How to use this calculator

Takes about 3 minutes.

  1. Enter your current age and the age you'd like to retire
  2. Add your current retirement savings and the amount you contribute each month
  3. Set the expected annual return — 6 to 8 percent is a standard real-return assumption
  4. Enter the desired annual retirement income you want your portfolio to support
  5. USA only: add your employer 401(k) match percentage if applicable
  6. Review your projected balance, the 4% safe-withdrawal income it generates, and your savings gap

Try these scenarios

Tap a scenario to load it into the calculator above.

Methodology & Sources

This calculator implements the standard retirement growth + drawdown formula: Future value = PV × (1+r)^n + PMT × [((1+r)^n − 1) / r]. Region-specific tax and rate defaults are sourced directly from each country's primary government source and reviewed against the publication date below.

  • USA: IRS — federal income tax brackets and contribution limits.
  • UK: GOV.UK — HMRC personal allowance, National Insurance, and dividend rates.
  • SA: SARS — personal income tax brackets and tax rebates.

Last verified: May 2026.

Key concepts

Time is the dominant variable. A 25-year-old saving $300/month until 65 at a 7% real return ends with roughly $720k. The same person starting at 40 needs to save about $900/month to land at the same number. Compounding rewards early decades disproportionately.

Real return assumption. Most planners use a 4-7% real (after-inflation) return for a diversified equity-heavy portfolio. The US S&P 500's long-run average is around 7% real (Federal Reserve and Shiller data); add bonds and the figure drops.

The 4% rule. William Bengen's 1994 research showed a retiree could withdraw 4% of their starting balance, adjusted for inflation, for 30 years with very high success across historical periods. It's a starting point — not a guarantee.

Withdrawal-phase years. The calculator's 'retirement years' input matters: a 30-year retirement needs a bigger pot than a 20-year one at the same spending level. Plan to age 95 if you have family longevity.

Sequence-of-returns risk. A bear market in your first five years of retirement does more damage than the same drawdown 20 years in. This is why many planners shift to a more conservative asset mix in the run-up to retirement.

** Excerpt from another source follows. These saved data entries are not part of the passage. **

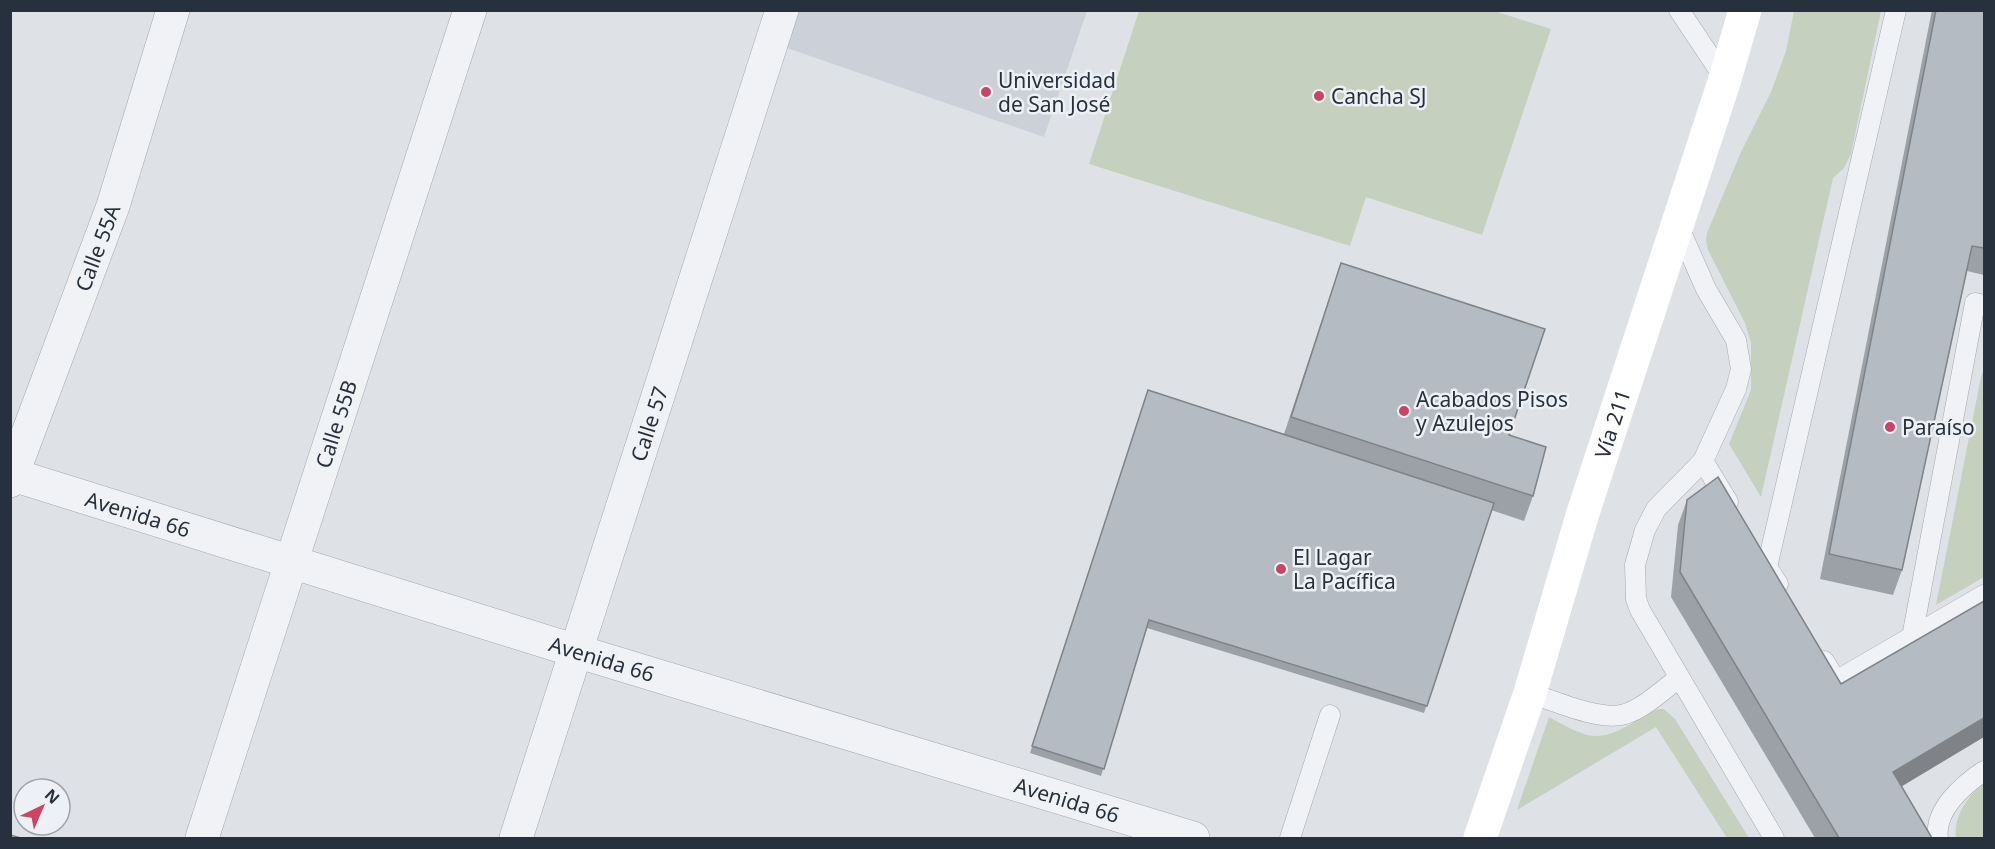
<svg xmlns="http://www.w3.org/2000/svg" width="1995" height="849" font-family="'Noto Sans',sans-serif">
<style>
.built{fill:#ccd1d9}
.green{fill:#c5d0bf}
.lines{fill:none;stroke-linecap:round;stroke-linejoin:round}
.service-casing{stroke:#a3a9b1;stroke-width:21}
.minor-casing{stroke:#a3a9b1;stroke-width:34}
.service{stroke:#f0f2f5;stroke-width:20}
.minor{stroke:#f0f2f5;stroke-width:33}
.secondary{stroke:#fff;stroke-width:33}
.wall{fill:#9ca1a8}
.shaded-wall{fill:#7f8388}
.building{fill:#b5bbc3;stroke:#7f8388;stroke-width:1.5}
.poi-dot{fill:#c94563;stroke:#edf1f5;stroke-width:2}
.labels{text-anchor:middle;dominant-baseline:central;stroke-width:5;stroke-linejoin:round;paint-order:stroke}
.poi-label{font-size:21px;fill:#27313d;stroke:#edf1f5;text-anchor:start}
.street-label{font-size:21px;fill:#27313d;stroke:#edf1f5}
</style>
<rect width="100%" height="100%" fill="#dee2e7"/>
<!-- built -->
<path class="built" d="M797 11H1087L1044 137 784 47Z"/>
<!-- green -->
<path class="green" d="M1494 11 1551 29 1482 235 1366 197 1350 246 1089 164 1139 11Z
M1794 11H1881L1851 154 1844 168 1833 178 1761 497 1729 444 1751 390V343L1745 323 1708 250 1706 240 1707 233 1741 152 1771 92 1786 51Z
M1984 368V577L1936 605 1981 377Z
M1658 709H1664L1675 719 1749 838H1727L1656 727 1517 810 1549 717C1560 723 1572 730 1584 734 1610 743 1635 719 1658 709Z
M1984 783V838H1956C1953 817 1968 795 1984 783Z"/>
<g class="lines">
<defs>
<path id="service" d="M1679 10 1725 79
M1677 223 1706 289 1736 340 1741 369 1736 389 1703 461 1656 509 1645 530 1635 565 1636 599 1640 610 1774 838
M1703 461 1728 502
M1778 584 1767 567 1896 10
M1912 637 1975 303 1984 305
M1824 661 1836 681 1984 595
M1530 693C1554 701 1602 722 1625 714 1643 709 1664 689 1679 678
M1290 838 1330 715
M1938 838C1934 810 1963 785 1984 771"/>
<g id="minor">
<path id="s1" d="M10 474 576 651 1193 838"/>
<path id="s2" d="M10 481 113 206 173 10"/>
<path id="s3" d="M202 838 470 10"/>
<path id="s4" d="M516 838 782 10"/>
</g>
</defs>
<!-- service casing -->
<use href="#service" class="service-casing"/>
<!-- minor casing -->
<use href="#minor" class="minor-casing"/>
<!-- service -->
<use href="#service" class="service"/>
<!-- minor -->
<use href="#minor" class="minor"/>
<!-- secondary -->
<path class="secondary" id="s5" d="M1480 838 1530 693 1582 516 1725 79 1745 10"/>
</g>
<!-- wall -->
<path class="wall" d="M1932 10H1984V275L1967 271 1902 570 1893 595 1820 579Z
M1341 263 1509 435 1533 496 1524 521 1491 510 1424 713 1147 628 1101 776 1030 753 1148 390 1284 434Z
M1687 500 1901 787 1932 838H1815L1671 597 1678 525Z"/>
<!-- shaded-wall -->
<path class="shaded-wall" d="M1984 718V737L1884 797 1893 772Z"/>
<!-- building -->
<path class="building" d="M1936 10H1984V248L1972 246 1902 570 1829 554Z
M1341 263 1545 329 1509 435 1546 447 1533 496 1291 417Z
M1148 390 1494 503 1427 706 1149 620 1104 769 1032 746Z
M1718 477 1841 684 1984 601V718L1893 772 1932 838H1839L1680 572 1687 500Z
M10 835 21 838H10Z"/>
<!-- markers -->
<g class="poi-dot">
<circle cx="986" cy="92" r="6"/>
<circle cx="1319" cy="96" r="6"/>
<circle cx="1404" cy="411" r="6"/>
<circle cx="1890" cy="427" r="6"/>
<circle cx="1281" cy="569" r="6"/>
</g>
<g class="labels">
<!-- poi labels -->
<g class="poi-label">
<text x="998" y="80">Universidad<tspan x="998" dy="24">de San José</tspan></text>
<text x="1331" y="96">Cancha SJ</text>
<text x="1416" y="399">Acabados Pisos<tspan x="1416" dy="24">y Azulejos</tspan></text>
<text x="1902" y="427">Paraíso</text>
<text x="1293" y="557">El Lagar<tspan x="1293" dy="24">La Pacífica</tspan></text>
</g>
<!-- street labels -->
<g class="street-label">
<text stroke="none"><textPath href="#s2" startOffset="249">Calle 55A</textPath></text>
<text stroke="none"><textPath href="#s4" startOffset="435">Calle 57</textPath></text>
<text stroke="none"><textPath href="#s5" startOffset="435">Vía 211</textPath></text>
<text stroke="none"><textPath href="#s3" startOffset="435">Calle 55B</textPath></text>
<text stroke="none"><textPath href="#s1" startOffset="134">Avenida 66</textPath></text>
<text stroke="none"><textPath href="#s1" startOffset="620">Avenida 66</textPath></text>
<text stroke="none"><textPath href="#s1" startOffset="1106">Avenida 66</textPath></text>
</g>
</g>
<!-- border -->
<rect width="1995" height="849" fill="none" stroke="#27313d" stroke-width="24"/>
<!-- north arrow -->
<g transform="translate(42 807) rotate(44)"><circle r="28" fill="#edf1f5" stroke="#9ea4ab" stroke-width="1.5"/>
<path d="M0-4.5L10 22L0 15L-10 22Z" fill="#c94563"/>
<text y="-9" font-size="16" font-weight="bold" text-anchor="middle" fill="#27313d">N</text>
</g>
</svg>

Frequently Asked Questions

Why fund my 401(k) up to the employer match first?
The employer match, typically 3-6% of salary, is an immediate 100% return on the matched portion plus tax deferral, making it the single highest-return move in personal finance. The calculator's optimal funding sequence captures the full match before anything else. Skipping it leaves guaranteed money on the table that no other account, taxable or Roth, can replicate later.
Should I choose a Roth IRA or Traditional 401(k)?
It depends on your current versus projected retirement marginal rate. Traditional 401(k) contributions are pre-tax now and taxed on withdrawal; Roth accounts use post-tax money for tax-free qualified withdrawals later. The 2026 Roth IRA limit is $7,500 plus $1,100 catch-up, with MAGI phase-outs. The calculator models the Roth-versus-Traditional break-even so you can see which wins at your expected tax bracket.
How does Social Security fit into my US retirement plan?
Social Security is your inflation-adjusted income floor, with full retirement age of 67 for anyone born 1960 or later. The calculator integrates your estimated benefit using SSA's bend points, then sizes the gap your 401(k), IRA and HSA savings must cover above it. Treating Social Security as part of the plan, rather than ignoring it, usually reduces the private pot you need to accumulate.
When do Required Minimum Distributions start under SECURE 2.0?
SECURE 2.0 raised the RMD start age to 73, rising to 75 by 2033. From that age the IRS requires minimum taxable withdrawals from Traditional 401(k) and IRA balances each year, which can push you into higher brackets if unplanned. The calculator schedules RMDs at 73 with the 75 transition, so you can see the tax impact and weigh Roth conversions before they begin.